17 novembre 2016

Tout s'explique

Le programme économique des candidats de droite

Sur quels sujets y a-t-il un consensus ?

Les sept candidats à la primaire de la droite débattront ce soir lors d’une troisième émission télévisée. L’échéance peut s’avérer décisive à trois jours d’un premier tour incertain. Leurs programmes économiques respectifs sont très proches. Quasiment tous se proposent pour une harmonisation des régimes de retraite du public et du privé ou la fin des 35 heures. Les candidats sont tous d’accord pour relever l’âge légal de départ à la retraite actuellement fixé à 62 ans. Ils penchent également pour une réduction du nombre de fonctionnaires et des conditions plus avantageuses sur les droits de succession. Les candidats promettent également moins d’impôts, de cotisations patronales et de dépenses publiques. Enfin, la plupart d’entre eux prévoient un déficit public supérieur à 3 % du PIB lors des premières années du quinquennat.
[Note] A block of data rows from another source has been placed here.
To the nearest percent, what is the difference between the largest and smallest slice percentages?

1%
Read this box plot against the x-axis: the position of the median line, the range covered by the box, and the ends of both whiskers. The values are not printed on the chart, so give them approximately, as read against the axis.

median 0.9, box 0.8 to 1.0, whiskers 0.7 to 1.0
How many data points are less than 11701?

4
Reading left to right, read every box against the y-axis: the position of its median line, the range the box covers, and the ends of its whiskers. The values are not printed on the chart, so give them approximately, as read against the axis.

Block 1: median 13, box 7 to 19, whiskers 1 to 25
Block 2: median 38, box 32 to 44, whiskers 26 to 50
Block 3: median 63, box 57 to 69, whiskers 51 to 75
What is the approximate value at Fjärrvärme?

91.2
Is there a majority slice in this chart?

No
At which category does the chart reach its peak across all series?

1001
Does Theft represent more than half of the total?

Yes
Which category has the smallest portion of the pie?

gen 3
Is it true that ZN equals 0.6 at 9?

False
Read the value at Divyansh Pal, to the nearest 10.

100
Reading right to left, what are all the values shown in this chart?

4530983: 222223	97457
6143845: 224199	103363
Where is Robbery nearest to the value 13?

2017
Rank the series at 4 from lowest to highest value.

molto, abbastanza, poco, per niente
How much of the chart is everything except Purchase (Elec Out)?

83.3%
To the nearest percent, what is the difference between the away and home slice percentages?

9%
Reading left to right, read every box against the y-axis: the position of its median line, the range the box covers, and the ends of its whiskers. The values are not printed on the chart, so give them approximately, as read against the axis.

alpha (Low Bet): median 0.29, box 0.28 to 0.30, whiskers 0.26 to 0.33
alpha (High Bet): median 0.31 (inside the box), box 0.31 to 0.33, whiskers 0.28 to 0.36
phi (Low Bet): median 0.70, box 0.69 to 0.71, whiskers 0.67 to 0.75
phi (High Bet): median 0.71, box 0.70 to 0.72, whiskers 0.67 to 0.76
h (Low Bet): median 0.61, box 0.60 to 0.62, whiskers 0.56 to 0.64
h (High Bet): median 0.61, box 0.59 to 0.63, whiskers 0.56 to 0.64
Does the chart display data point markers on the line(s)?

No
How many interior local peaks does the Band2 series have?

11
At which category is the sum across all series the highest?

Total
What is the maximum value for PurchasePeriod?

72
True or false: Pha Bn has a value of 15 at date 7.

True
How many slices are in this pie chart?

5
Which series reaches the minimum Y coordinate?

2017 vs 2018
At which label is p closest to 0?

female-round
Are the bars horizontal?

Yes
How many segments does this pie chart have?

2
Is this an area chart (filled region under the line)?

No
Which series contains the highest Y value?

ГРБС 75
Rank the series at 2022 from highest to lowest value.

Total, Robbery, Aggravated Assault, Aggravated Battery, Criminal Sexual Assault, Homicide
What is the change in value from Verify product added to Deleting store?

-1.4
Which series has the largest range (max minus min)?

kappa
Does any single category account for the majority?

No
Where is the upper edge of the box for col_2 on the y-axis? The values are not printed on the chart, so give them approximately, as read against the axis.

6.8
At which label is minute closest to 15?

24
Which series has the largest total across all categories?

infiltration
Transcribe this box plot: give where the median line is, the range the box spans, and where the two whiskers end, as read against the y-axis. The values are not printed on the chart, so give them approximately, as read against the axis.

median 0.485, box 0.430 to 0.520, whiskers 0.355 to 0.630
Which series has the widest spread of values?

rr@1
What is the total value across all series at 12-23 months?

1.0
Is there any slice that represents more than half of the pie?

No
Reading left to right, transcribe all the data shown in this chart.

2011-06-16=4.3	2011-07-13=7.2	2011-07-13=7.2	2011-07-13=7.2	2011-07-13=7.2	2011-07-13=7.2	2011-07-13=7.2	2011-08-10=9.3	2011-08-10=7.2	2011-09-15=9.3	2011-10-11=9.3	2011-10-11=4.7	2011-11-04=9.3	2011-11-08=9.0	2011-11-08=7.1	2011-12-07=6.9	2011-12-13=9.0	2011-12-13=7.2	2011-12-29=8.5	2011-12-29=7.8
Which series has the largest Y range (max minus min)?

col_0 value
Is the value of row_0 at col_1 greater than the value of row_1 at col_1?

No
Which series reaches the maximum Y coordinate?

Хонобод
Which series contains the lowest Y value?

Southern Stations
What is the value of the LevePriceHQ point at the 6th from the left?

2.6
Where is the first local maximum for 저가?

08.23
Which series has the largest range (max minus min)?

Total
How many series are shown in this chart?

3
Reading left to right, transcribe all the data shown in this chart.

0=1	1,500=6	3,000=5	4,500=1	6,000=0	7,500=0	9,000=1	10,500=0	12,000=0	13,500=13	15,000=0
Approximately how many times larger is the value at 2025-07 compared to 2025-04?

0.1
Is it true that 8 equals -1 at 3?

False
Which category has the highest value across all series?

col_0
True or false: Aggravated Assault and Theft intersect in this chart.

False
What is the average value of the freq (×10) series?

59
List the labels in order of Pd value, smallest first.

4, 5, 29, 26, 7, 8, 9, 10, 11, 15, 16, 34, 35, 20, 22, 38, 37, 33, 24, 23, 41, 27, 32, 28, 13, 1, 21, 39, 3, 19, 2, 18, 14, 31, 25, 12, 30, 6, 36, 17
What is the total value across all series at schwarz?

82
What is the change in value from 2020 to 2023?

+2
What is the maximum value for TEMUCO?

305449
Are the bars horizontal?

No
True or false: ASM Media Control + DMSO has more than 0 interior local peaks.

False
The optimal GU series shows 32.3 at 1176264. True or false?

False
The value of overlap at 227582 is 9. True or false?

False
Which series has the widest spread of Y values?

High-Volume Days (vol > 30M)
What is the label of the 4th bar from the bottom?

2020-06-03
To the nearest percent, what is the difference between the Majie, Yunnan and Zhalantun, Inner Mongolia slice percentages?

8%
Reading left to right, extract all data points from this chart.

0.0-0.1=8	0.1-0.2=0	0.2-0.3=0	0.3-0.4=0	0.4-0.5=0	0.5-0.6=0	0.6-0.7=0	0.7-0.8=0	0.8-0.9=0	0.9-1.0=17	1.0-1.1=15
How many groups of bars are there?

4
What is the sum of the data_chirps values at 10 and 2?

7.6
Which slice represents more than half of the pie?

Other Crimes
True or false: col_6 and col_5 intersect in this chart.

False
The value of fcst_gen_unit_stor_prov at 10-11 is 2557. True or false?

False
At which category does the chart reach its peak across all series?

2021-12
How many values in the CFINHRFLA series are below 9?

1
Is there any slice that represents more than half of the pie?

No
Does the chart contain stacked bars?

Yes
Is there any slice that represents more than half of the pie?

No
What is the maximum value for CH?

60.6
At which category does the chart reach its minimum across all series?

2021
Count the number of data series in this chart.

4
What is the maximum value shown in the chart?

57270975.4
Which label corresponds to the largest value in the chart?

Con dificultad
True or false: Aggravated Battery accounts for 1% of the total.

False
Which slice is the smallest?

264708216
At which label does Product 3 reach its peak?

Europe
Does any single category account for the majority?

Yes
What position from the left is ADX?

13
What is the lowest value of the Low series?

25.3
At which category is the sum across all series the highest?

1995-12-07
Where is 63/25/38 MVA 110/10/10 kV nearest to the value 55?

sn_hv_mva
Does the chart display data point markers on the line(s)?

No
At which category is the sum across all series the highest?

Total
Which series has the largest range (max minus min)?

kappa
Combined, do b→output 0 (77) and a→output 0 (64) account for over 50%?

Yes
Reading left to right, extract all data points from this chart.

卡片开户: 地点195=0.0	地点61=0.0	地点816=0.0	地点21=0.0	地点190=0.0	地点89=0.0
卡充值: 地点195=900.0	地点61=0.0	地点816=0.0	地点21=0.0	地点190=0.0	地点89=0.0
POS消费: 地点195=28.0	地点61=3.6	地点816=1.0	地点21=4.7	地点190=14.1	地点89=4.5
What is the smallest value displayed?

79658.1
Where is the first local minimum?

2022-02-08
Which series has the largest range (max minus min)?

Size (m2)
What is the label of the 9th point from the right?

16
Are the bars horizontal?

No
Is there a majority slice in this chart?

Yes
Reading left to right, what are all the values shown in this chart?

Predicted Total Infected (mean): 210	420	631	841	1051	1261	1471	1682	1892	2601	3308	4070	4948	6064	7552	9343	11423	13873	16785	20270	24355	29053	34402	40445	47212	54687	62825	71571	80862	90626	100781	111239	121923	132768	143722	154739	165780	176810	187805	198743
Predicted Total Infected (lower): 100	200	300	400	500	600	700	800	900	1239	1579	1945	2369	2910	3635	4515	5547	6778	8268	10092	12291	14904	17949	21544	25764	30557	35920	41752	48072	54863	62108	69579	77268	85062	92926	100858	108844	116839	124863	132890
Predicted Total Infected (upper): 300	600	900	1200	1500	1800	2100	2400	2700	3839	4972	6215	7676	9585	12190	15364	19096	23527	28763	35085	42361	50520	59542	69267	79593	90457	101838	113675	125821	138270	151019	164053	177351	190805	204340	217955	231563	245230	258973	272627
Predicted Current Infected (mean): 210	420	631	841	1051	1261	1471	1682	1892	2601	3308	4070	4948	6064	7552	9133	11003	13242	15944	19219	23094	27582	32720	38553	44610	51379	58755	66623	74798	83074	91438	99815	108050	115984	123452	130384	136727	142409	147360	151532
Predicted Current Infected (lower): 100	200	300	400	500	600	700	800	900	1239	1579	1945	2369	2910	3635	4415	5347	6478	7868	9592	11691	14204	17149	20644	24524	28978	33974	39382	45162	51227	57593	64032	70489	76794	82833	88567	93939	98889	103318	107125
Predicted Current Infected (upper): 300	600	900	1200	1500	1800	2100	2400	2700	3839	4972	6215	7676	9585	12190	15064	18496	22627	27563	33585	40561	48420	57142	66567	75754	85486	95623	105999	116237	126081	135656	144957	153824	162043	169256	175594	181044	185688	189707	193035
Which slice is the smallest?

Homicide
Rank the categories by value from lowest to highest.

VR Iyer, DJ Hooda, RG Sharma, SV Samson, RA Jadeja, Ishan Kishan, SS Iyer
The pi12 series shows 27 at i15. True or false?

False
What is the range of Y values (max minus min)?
Quels sont les principaux désaccords ?

Les candidats se distinguent par l’ampleur de leurs réformes. S’ils sont favorables à l’augmentation du taux de TVA (le taux normal est actuellement fixé à 20 %), Alain Juppé, François Fillon et Jean-François Copé veulent respectivement le faire passer à 21 %, 22 % et 23 %. Ils sont également tous d’accord pour que les fonctionnaires travaillent davantage, mais Bruno Le Maire souhaite encourager les heures supplémentaires quand Jean-François Copé et François Fillon suggèrent de fixer le temps de travail hebdomadaire à 39 heures. Jean-François Copé plaide pour une baisse des dépenses publiques de 81 milliards d’euros en cinq ans alors que Nathalie Kosciusko-Morizet, François Fillon, Nicolas Sarkozy et Alain Juppé souhaitent aller jusqu’à 100 milliards.

Quelles sont les propositions les plus originales ?

Les candidats les moins plébiscités par les sondages sont aussi ceux qui présentent le plus de propositions inédites. Jean-Frédéric Poisson veut notamment interdire la présentation d’un budget de l’État en déficit. Nathalie Kosciusko-Morizet se distingue des autres candidats par son souhait de maintenir l’impôt sur la fortune et d’instaurer un taux unique de 20 % pour l’impôt sur le revenu. Chaque personne, qu’elle soit au chômage ou en emploi, bénéficierait en contrepartie d’un revenu universel de 470 euros.